The experimental value to the binding free energy is not passed to the analysis mode in this example, but you can always apply the experimental restraints by providing a file consisting of two column, first is the names of the complex, second the experimental value in unit of kcal/mol. Let’s look at the graphmbar.txt file. Since we only have two nodes, no cycle is detected.
On the last line, it generates the relative binding free energy from 1h1q to 1h1r based on our one trial simulation. The ddG value is -0.549 kcal/mol.
References
- Davies, T. G., Bentley, J., Arris, C. E., Boyle, F. T., Curtin, N. J., Endicott, J. A., Gibson, A. E., Golding, B. T., Griffin, R. J., Hardcastle, I. R., Jewsbury, P., Johnson, L. N., Mesguiche, V., Newell, D. R., Noble, M. E. M., Tucker, J. A., Wang, L.,and Whitfield, H. J. Nature Structural and Molecular Biology, 2002, 9, 745-749.
- Cao, Y., Jiang, T., and Girke, T. A maximum common substructure-based algorithm for searching and predicting drug-like compounds.
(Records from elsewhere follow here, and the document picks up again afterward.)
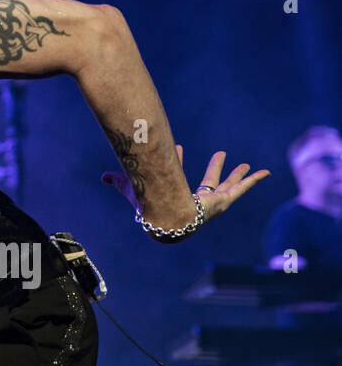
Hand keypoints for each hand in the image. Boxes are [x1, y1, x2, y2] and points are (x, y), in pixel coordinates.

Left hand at [102, 143, 270, 229]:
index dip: (175, 161)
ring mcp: (211, 201)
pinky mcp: (224, 202)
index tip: (177, 147)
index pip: (176, 176)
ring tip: (245, 164)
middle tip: (221, 155)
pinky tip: (265, 172)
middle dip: (215, 169)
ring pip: (226, 185)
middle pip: (208, 181)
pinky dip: (254, 180)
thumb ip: (116, 181)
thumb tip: (100, 176)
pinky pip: (243, 189)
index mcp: (174, 195)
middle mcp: (194, 199)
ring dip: (236, 174)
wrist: (165, 218)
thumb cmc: (146, 206)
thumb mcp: (129, 187)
Bioinformatics, 2008, 24, i366–i374.
- Lee, T. S., Cerutti, D. S., Mermelstein, D., Lin, C., LeGrand, S., Giese, T.J., Roitberg, A., Case, D. A., Walker, R. C., and York, D. M. GPU-Accelerated Molecular Dynamics and Free Energy Methods in Amber18: Performance Enhancements and New Features. Journal of Chemical Information and Modeling, 2018, 58, 2043-2050.
- Lee, T. S., Tsai, H. C., Ganguly, A., and York, D. M. ACES: Optimized Alchemically Enhanced Sampling. Journal of Chemical Theory and Computation, 2023, 19, 472-487.
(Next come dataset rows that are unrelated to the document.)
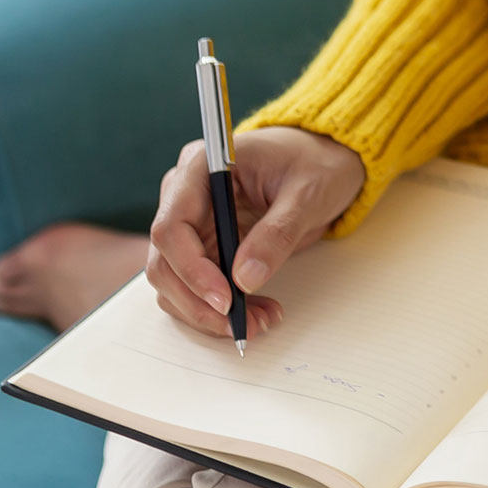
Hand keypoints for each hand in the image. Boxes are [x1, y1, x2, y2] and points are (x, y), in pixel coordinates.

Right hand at [147, 126, 365, 337]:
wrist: (323, 161)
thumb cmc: (314, 165)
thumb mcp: (306, 195)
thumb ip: (275, 234)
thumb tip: (244, 279)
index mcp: (201, 168)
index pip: (171, 227)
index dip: (192, 270)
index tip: (225, 301)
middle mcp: (184, 195)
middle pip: (164, 261)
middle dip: (199, 302)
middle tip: (243, 326)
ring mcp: (192, 222)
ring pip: (174, 281)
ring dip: (207, 312)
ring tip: (259, 321)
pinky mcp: (205, 246)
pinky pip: (196, 286)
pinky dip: (218, 309)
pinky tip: (256, 311)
- Steinbrecher, T.; Joung, I.; Case, D. A. Soft-core potentials in thermodynamic integration: Comparing one- and two-step transformations J. Comput. Chem., 2011, 32, 3253– 3263.
- Lee, T.S., Lin, Z., Allen, B.K., Lin, C., Radak, B.K., Tao, Y., Tsai, H.-C., Sherman, W. and York, D.M. Improved Alchemical Free Energy Calculations with Optimized Smoothstep Softcore Potentials J. Chem. Theory Comput., 2020, 16, 5512–5525.
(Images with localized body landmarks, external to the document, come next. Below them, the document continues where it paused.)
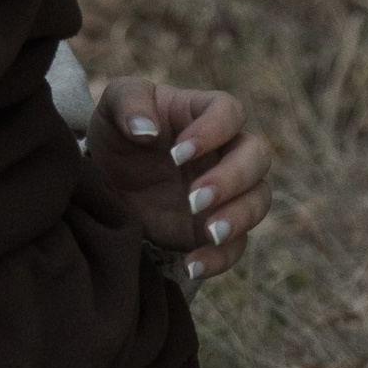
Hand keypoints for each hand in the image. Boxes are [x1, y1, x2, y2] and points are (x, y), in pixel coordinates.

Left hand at [86, 79, 272, 288]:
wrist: (108, 182)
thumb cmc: (118, 135)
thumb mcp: (113, 107)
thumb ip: (128, 102)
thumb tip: (145, 129)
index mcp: (204, 113)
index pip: (230, 112)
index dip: (213, 130)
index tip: (178, 153)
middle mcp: (226, 151)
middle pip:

- Tsai, H. C., Lee, T. S., Ganguly, A., Giese, T. J., Ebert, M. C., Labute, P., Merz Jr., K. M., and York, D. M. AMBER Free Energy Tools: A New Framework for the Design of Optimized Alchemical Transformation Pathways. Journal of Chemical Theory and Computation, 2023, 19, 640-658.
- Ganguly, A., Tsai, H. C., Pendás-Fernández, M., Lee, T. S., Giese, T. J., and York, D. M. AMBER Drug Discovery Boost Tools: Automated Workflow for Production Free-Energy Simulation Setup and Analysis (ProFESSA). Journal of Chemical Information and Modeling, 2022, 62, 6069-6083.